Dimensional reduction in quantum spin-1/2 system on a 1/7-depleted triangular lattice

TL;DR

This study investigates a quantum spin-1/2 antiferromagnet on a 1/7-depleted triangular lattice, revealing spontaneous dimensional reduction and stripe order driven by quantum fluctuations in an otherwise isotropic 2D system.

Contribution

It demonstrates a novel spontaneous dimensional reduction in a frustrated quantum magnet with uniform interactions, leading to stripe order and 1D magnon propagation.

Findings

Ground state exhibits stripe Neel order.

Magnetic susceptibility follows 1D XXZ model behavior.

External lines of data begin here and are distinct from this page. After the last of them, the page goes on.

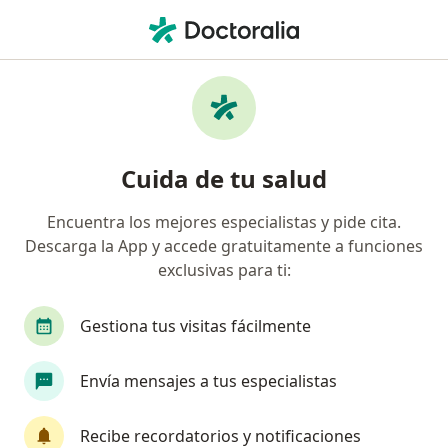
Men
¿Qué estás buscando?
Página De Inicio
Servicios
Medicina Sintergética
Medicina sintergética -
Cuida de tu salud
Información, expertos y
preguntas frecuentes
Encuentra los mejores especialistas y pide cita.
Descarga la App y accede gratuitamente a funciones
exclusivas para ti:
Gestiona tus visitas fácilmente
Información
Pregunta al Experto
Envía mensajes a tus especialistas
Expertos en medicina sintergética
Recibe recordatorios y notificaciones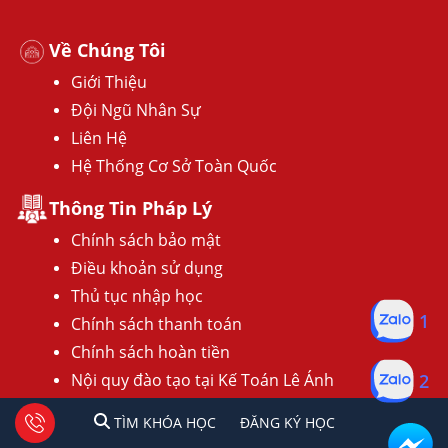
Về Chúng Tôi
Giới Thiệu
Đội Ngũ Nhân Sự
Liên Hệ
Hệ Thống Cơ Sở Toàn Quốc
Thông Tin Pháp Lý
Chính sách bảo mật
Điều khoản sử dụng
Thủ tục nhập học
Chính sách thanh toán
1
Chính sách hoàn tiền
Nội quy đào tạo tại Kế Toán Lê Ánh
2
Hướng dẫn đăng ký lớp học
1
2
Tư vấn facebook
TÌM KHÓA HỌC
ĐĂNG KÍ HỌC
TÌM KHÓA HỌC
ĐĂNG KÝ HỌC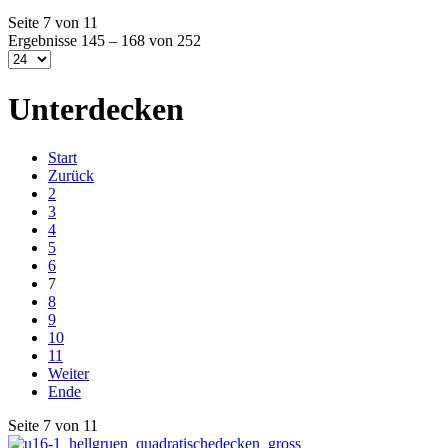
Seite 7 von 11
Ergebnisse 145 – 168 von 252
Unterdecken
Start
Zurück
2
3
4
5
6
7
8
9
10
11
Weiter
Ende
Seite 7 von 11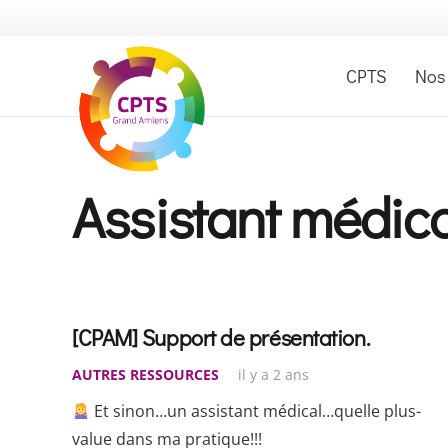
CPTS
Nos
Assistant médica
[CPAM] Support de présentation.
AUTRES RESSOURCES
il y a 2 ans
Et sinon…un assistant médical…quelle plus-
value dans ma pratique!!!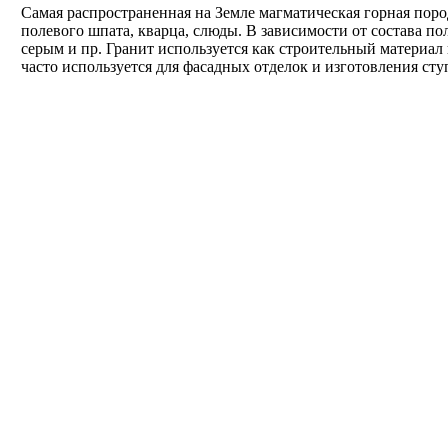
Самая распространенная на Земле магматическая горная пор
полевого шпата, кварца, слюды. В зависимости от состава п
серым и пр. Гранит используется как строительный материал
часто используется для фасадных отделок и изготовления сту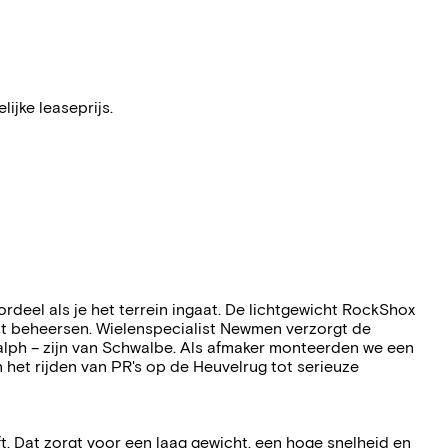
ijke leaseprijs.
deel als je het terrein ingaat. De lichtgewicht RockShox
unt beheersen. Wielenspecialist Newmen verzorgt de
alph – zijn van Schwalbe. Als afmaker monteerden we een
 het rijden van PR's op de Heuvelrug tot serieuze
t. Dat zorgt voor een laag gewicht, een hoge snelheid en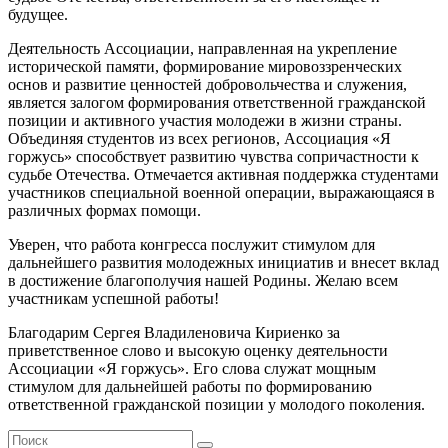
будущее.
Деятельность Ассоциации, направленная на укрепление
исторической памяти, формирование мировоззренческих
основ и развитие ценностей добровольчества и служения,
является залогом формирования ответственной гражданской
позиции и активного участия молодежи в жизни страны.
Объединяя студентов из всех регионов, Ассоциация «Я
горжусь» способствует развитию чувства сопричастности к
судьбе Отечества. Отмечается активная поддержка студентами
участников специальной военной операции, выражающаяся в
различных формах помощи.
Уверен, что работа конгресса послужит стимулом для
дальнейшего развития молодежных инициатив и внесет вклад
в достижение благополучия нашей Родины. Желаю всем
участникам успешной работы!
Благодарим Сергея Владиленовича Кириенко за
приветственное слово и высокую оценку деятельности
Ассоциации «Я горжусь». Его слова служат мощным
стимулом для дальнейшей работы по формированию
ответственной гражданской позиции у молодого поколения.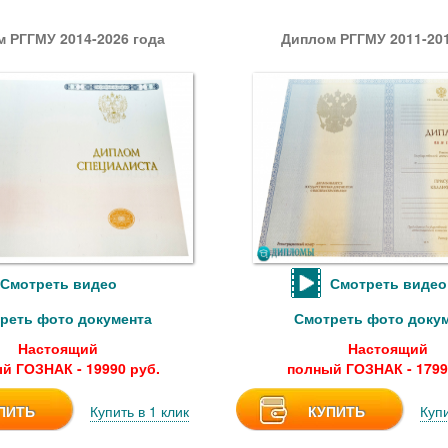
 РГГМУ 2014-2026 года
Диплом РГГМУ 2011-201
Смотреть видео
Смотреть видео
реть фото документа
Смотреть фото доку
Настоящий
Настоящий
й ГОЗНАК - 19990 руб.
полный ГОЗНАК - 1799
ПИТЬ
Купить в 1 клик
КУПИТЬ
Купи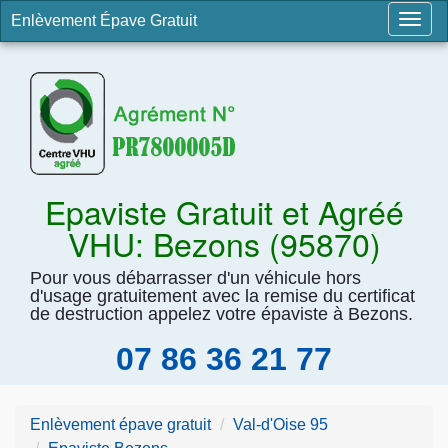
Enlèvement Épave Gratuit
Togg
navig
Epaviste Gratuit et Agréé
VHU: Bezons (95870)
Pour vous débarrasser d'un véhicule hors
d'usage gratuitement avec la remise du certificat
de destruction appelez votre épaviste à Bezons.
07 86 36 21 77
Enlèvement épave gratuit
Val-d'Oise 95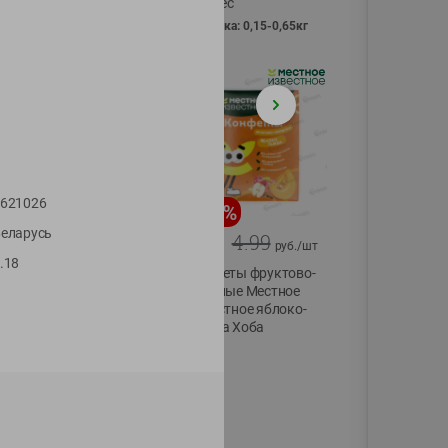
Vici вес
фасовка: 0,15-0,65кг
621026
-
13
%
-
20
%
еларусь
6.89
4.99
5.99
3.99
руб./
шт
руб./
шт
.18
Яйца перепелиные
Конфеты фруктово-
копченые
ягодные Местное
Молодецкие
известное яблоко-
Местное известное
тыква Хоба
20 шт упак
60г
Солигорска п/ф
20шт в уп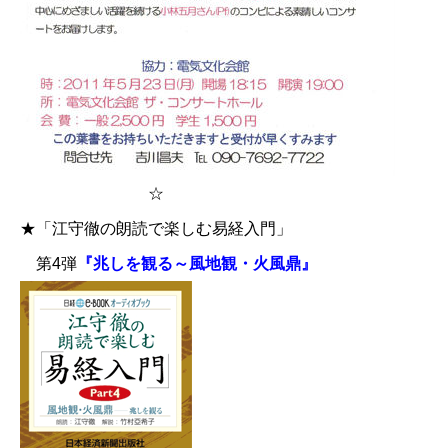
☆
★「江守徹の朗読で楽しむ易経入門」
第4弾
『兆しを観る～風地観・火風鼎』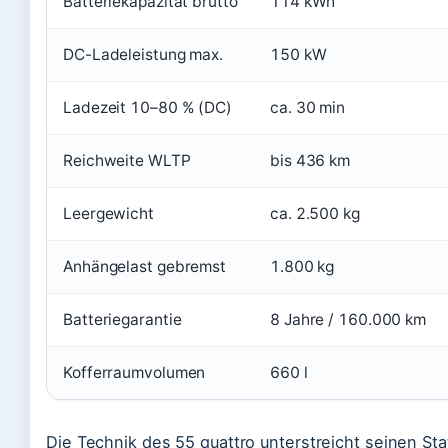
Batteriekapazität brutto
114 kWh
DC-Ladeleistung max.
150 kW
Ladezeit 10–80 % (DC)
ca. 30 min
Reichweite WLTP
bis 436 km
Leergewicht
ca. 2.500 kg
Anhängelast gebremst
1.800 kg
Batteriegarantie
8 Jahre / 160.000 km
Kofferraumvolumen
660 l
Die Technik des 55 quattro unterstreicht seinen St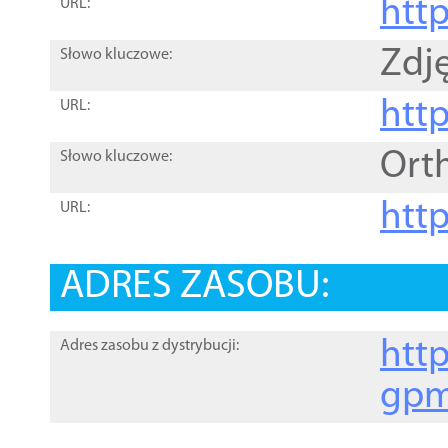
htt
URL:
Zdję
Słowo kluczowe:
htt
URL:
Ort
Słowo kluczowe:
http
URL:
ADRES ZASOBU:
http
Adres zasobu z dystrybucji:
gpm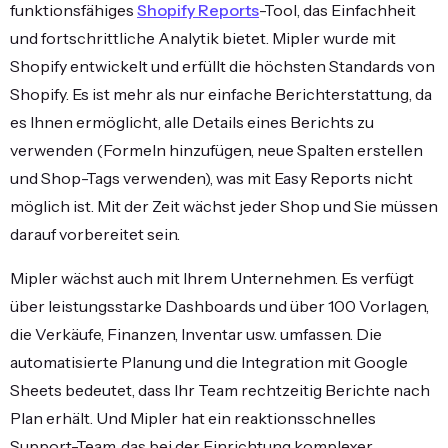
funktionsfähiges
Shopify Reports
-Tool, das Einfachheit
und fortschrittliche Analytik bietet. Mipler wurde mit
Shopify entwickelt und erfüllt die höchsten Standards von
Shopify. Es ist mehr als nur einfache Berichterstattung, da
es Ihnen ermöglicht, alle Details eines Berichts zu
verwenden (Formeln hinzufügen, neue Spalten erstellen
und Shop-Tags verwenden), was mit Easy Reports nicht
möglich ist. Mit der Zeit wächst jeder Shop und Sie müssen
darauf vorbereitet sein.
Mipler wächst auch mit Ihrem Unternehmen. Es verfügt
über leistungsstarke Dashboards und über 100 Vorlagen,
die Verkäufe, Finanzen, Inventar usw. umfassen. Die
automatisierte Planung und die Integration mit Google
Sheets bedeutet, dass Ihr Team rechtzeitig Berichte nach
Plan erhält. Und Mipler hat ein reaktionsschnelles
Support-Team, das bei der Einrichtung komplexer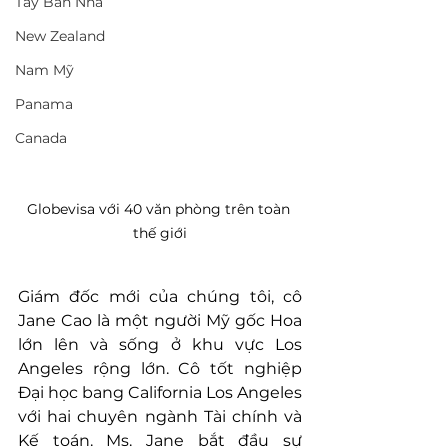
Tây Ban Nha
New Zealand
Nam Mỹ
Panama
Canada
Globevisa với 40 văn phòng trên toàn 
thế giới
Giám đốc mới của chúng tôi, cô 
Jane Cao là một người Mỹ gốc Hoa 
lớn lên và sống ở khu vực Los 
Angeles rộng lớn. Cô tốt nghiệp 
Đại học bang California Los Angeles 
với hai chuyên ngành Tài chính và 
Kế toán. Ms. Jane bắt đầu sự 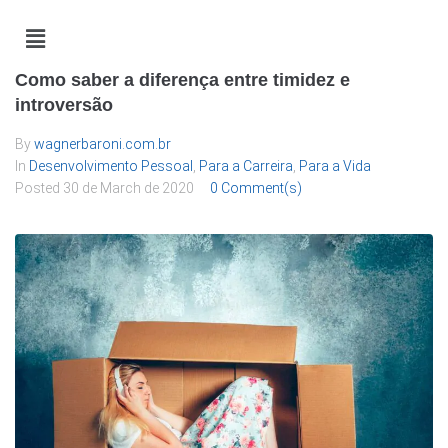
Como saber a diferença entre timidez e
introversão
By
wagnerbaroni.com.br
In
Desenvolvimento Pessoal
,
Para a Carreira
,
Para a Vida
Posted
30 de March de 2020
0 Comment(s)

Magnons split into spinons propagating along stripes.

Abstract

We study the magnetism of a quantum spin-1/2 antiferromagnet on a maple-leaf lattice which is obtained by regularly depleting 1/7 of the sites of a triangular lattice. Although the interactions are set to be spatially uniform, the ground state shows a stripe Neel order and the temperature dependence of magnetic susceptibility follows that of the one-dimensional XXZ model with a finite spin gap. We examine the nature of frustration by mapping the low energy degenerate manifold of states to the fully packed loop-string model on a dual cluster-depleted honeycomb lattice, finding that the order-by-disorder due to quantum fluctuation characteristic of highly frustrated magnets is responsible for the emergent stripes. The excited magnons split into two spinons and propagate in the one-dimensional direction along the stripe which is reminiscent of the XXZ or Ising model in one dimension. Unlike most of the previously studied dimensional reduction effects, our case is purely spontaneous as the interactions of the Hamiltonian retains a spatially isotropic two-dimensional structure.